What this exercise asks:
[a] In the English Setter text, what year did the AKC officially recognize the breed?
[b] Express the point-tracking records as a Markdown table with the columns Number and Record line, one row per line, skipping blank lines. Leave the pictures out of the answer.

Document passage:
┏━━

History of The English Setter
The English Setter, originally called a Setting Spaniel dates back to the 14th century. Officially recognized by the AKC in 1884. English Setters would work out in front of the hunter freely covering the grounds and looking for birds. Once a bird was found they would crouch like a cat and remain motionless often lifting their paw in the direction of the birds, historically this was called setting, hence the original name, Setting Spaniel. The hunters would then lay nets so that the dogs could drive the birds into the nets. Later when the gun replaced the net the name Setting Spaniel was replaced with Setter. Because the original Setters were owned by rich families of English nobility the setters were bred and honed to suit these “spoiled” hunters. Fortunately for us, because of their diligence and persistence through the years breeders have been able to keep the exceptional blood lines in tact.
English Setters make the perfect family dog. Often having a quiet gentle way with very young children. English Setters are so mellow and gentle that they can even be trusted with a baby. Many owners’ claim that their Setter is in more danger around a toddler than the toddler is around the dog, often being too tolerant of children and allowing the child to hurt them.
English Setters make excellent upland hunting dogs. Their most popular hunting use is for grouse and woodcock. However, their upland skills have been proven over and over again on almost every species of game bird. Because of the English Setter’s high spirits and high energy he will need a dedicated trainer. They usually are very responsive to training collars and will learn very quickly what he’s supposed to do. Yelling and using harsh corrections will often have the opposite effect. They are not typically known as being the most obedient hunting dogs out there, but they excel when properly trained and are known to make the right decision in a situation where you aren’t right there to tell them what to do. Hunting comes rather natural to the English Setter so training him to actually hunt isn’t usually even necessary, teaching him the commands might give you a challenge, but the hunting he can do all on his own.
Who Should Consider An English Setter?
The only real issue with properly trained English Setters is their need for space. They just do not make good kennel dogs.They are not typically large dogs weighing between 45 and 70 pounds which can be misleading and make some owners think they are small dogs and that small dogs need little space. However, they need a place to run every single day and do well in fenced in yards. Nevertheless, they love the freedom of the open countryside and will thrive when able to burn off excess energy at their leisure. It is not impossible to have a healthy English Setter that dwells in confinement, but it is absolutely necessary for you to allow him to run every day.
The English Setter has that beautiful “sporting dog” elegance that includes a soft shiny coat. Their silky hair is fairly easy to take care of, but does require regular grooming. If left unkempt their fur will form mats and knots and can lead to skin problems. Given the grooming requirements a English Setter is not the best dog for someone who doesn’t enjoy frequent brushing.
The typical lifespan of an English Setter is around 12 years of age. They don’t usually start slowing down until about 9 years old so you can expect an pretty active dog for quite awhile. So the energetic puppy stage that many dog owners look forward to winding down, will not wind down for a long time.

┗━━

The data:
┏━━

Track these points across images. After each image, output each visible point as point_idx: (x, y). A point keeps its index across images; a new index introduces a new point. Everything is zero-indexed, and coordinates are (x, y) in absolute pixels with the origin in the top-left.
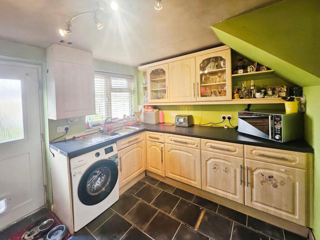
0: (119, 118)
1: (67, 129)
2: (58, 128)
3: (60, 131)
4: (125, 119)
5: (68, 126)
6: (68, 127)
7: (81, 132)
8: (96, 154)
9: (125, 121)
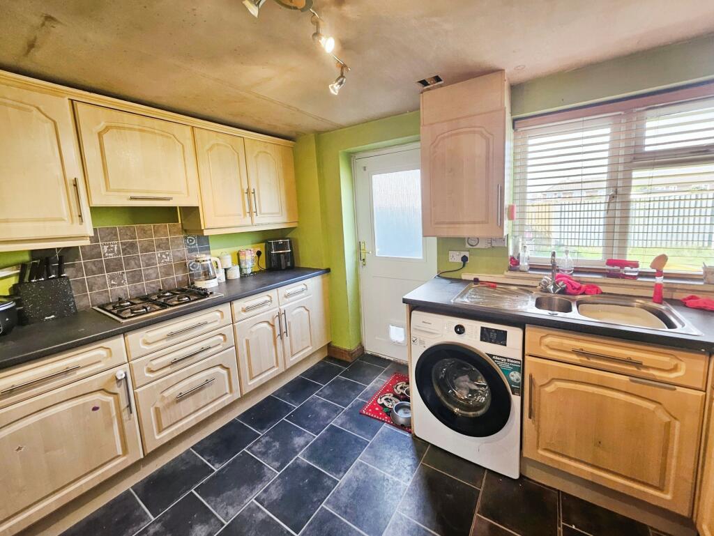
0: (641, 266)
1: (465, 259)
2: (451, 253)
3: (453, 260)
4: (660, 273)
5: (467, 254)
6: (468, 256)
7: (494, 273)
8: (456, 327)
9: (659, 280)
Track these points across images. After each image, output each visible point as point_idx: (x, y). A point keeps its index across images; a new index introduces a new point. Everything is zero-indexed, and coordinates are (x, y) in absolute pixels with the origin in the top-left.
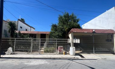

┗━━

Answers given:
[a] 1884

[b]
| Number | Record line |
|---|---|
| 1 | Track these points across images. After each image, output each visible point as point_idx: (x, y). A point keeps its index across images; a new index introduces a new point. Everything is zero-indexed, and coordinates are (x, y) in absolute pixels with the origin in the top-left. |
| 2 | 0: (119, 118) |
| 3 | 1: (67, 129) |
| 4 | 2: (58, 128) |
| 5 | 3: (60, 131) |
| 6 | 4: (125, 119) |
| 7 | 5: (68, 126) |
| 8 | 6: (68, 127) |
| 9 | 7: (81, 132) |
| 10 | 8: (96, 154) |
| 11 | 9: (125, 121) |
| 12 | 0: (641, 266) |
| 13 | 1: (465, 259) |
| 14 | 2: (451, 253) |
| 15 | 3: (453, 260) |
| 16 | 4: (660, 273) |
| 17 | 5: (467, 254) |
| 18 | 6: (468, 256) |
| 19 | 7: (494, 273) |
| 20 | 8: (456, 327) |
| 21 | 9: (659, 280) |
| 22 | Track these points across images. After each image, output each visible point as point_idx: (x, y). A point keeps its index across images; a new index introduces a new point. Everything is zero-indexed, and coordinates are (x, y) in absolute pixels with the origin in the top-left. |